Em ligação de 50 minutos, Lula conversa com Trump sobre a crise venezuelana, convite ao Conselho da Paz, segurança regional, cooperação econômica e visita a Washington
O presidente brasileiro manteve uma conversa telefônica com o presidente dos Estados Unidos, tratando da situação na Venezuela e combinando uma visita a Washington nos próximos meses.
Durante a ligação, foram discutidos temas políticos e humanitários, além de medidas bilaterais para combater crimes financeiros e o tráfico de armas.
No encerramento da introdução, cabe registrar as informações divulgadas pela imprensa, conforme informação divulgada pelo g1
Detalhes da ligação e posicionamentos sobre a Venezuela
A chamada entre os dois chefes de Estado durou 50 minutos, segundo o Planalto, e foi a primeira desde a intervenção americana que depôs Nicolás Maduro, que, de acordo com as informações recebidas, está detido em território dos Estados Unidos desde o ataque.
O presidente Lula reafirmou a importância de preservar a paz e a estabilidade regional e de trabalhar pelo bem-estar do povo venezuelano, e já havia criticado a ação militar, qualificando o episódio como “falta de respeito”. Ele afirmou também que o mundo vive um momento “muito crítico” e que a Carta das Nações Unidas está sendo “rasgada”, segundo declarações anteriores registradas pela imprensa.
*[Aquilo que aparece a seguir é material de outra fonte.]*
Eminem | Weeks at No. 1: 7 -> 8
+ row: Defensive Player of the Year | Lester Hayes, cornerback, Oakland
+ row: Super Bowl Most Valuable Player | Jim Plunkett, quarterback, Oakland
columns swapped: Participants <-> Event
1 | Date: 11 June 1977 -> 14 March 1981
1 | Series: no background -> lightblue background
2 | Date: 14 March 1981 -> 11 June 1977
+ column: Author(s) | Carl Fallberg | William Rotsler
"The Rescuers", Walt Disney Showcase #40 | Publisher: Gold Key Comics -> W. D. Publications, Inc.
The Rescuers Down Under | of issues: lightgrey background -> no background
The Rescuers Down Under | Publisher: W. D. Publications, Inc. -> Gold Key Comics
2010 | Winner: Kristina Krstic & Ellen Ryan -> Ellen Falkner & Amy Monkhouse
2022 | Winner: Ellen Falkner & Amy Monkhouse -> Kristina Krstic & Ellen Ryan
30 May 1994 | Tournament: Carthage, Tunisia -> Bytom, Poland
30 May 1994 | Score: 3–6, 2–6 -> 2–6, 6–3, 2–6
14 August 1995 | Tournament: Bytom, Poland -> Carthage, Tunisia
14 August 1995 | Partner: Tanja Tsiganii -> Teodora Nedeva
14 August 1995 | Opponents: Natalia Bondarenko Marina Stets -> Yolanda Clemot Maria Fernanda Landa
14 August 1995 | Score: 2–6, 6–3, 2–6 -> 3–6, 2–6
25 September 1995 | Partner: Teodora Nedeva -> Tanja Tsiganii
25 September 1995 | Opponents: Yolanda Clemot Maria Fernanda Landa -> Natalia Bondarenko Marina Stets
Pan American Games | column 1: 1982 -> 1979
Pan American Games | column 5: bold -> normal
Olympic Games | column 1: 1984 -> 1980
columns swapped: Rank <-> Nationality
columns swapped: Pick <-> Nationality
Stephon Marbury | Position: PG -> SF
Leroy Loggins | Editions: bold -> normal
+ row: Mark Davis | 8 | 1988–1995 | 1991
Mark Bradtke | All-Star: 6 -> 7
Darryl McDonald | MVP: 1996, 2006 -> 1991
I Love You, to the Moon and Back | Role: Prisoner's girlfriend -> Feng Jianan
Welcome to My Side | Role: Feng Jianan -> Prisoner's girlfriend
Conselho da Paz, reservas e pedido de esclarecimentos técnicos
Na conversa, o presidente americano convidou o Brasil para integrar o Conselho da Paz criado pelos EUA, proposta que Lula não confirmou aceitar. O presidente brasileiro sugeriu que o eventual órgão se limite a questões humanitárias, inclua a situação da Faixa de Gaza e preveja um assento para a Palestina nos debates.
Fontes da diplomacia ouvidas pela TV Globo indicam que o governo brasileiro não tem pressa em responder ao convite e deve encaminhar pedidos de esclarecimentos técnicos sobre possíveis brechas jurídicas do estatuto apresentado por Washington. A avaliação é de que o Brasil não deve aceitar um estatuto pronto e unilateral, que já nasça com presidência fixa dos EUA e apoio explícito de apenas um dos lados do conflito.
Cooperação econômica e segurança, e próximos passos diplomáticos
Além da Venezuela, os presidentes trocaram informações sobre perspectivas econômicas. Trump afirmou que o crescimento do Brasil e dos EUA é positivo para a região, e ambos destacaram o bom relacionamento recente, que levou à retirada de parte significativa das tarifas sobre produtos brasileiros, segundo relato do Planalto.
Lula manifestou interesse em ampliar a parceria nas áreas de repressão à lavagem de dinheiro e ao tráfico de armas, no congelamento de ativos de grupos criminosos e no intercâmbio de dados sobre transações financeiras, iniciativa que, conforme a nota oficial, foi bem recebida por Trump.
O que esperar daqui para frente
O governo brasileiro deve avaliar os termos do Conselho da Paz e só se pronunciar formalmente após obter esclarecimentos técnicos, segundo diplomatas consultados. A visita de Lula a Washington foi combinada para os próximos meses, sem data confirmada por parte do Planalto.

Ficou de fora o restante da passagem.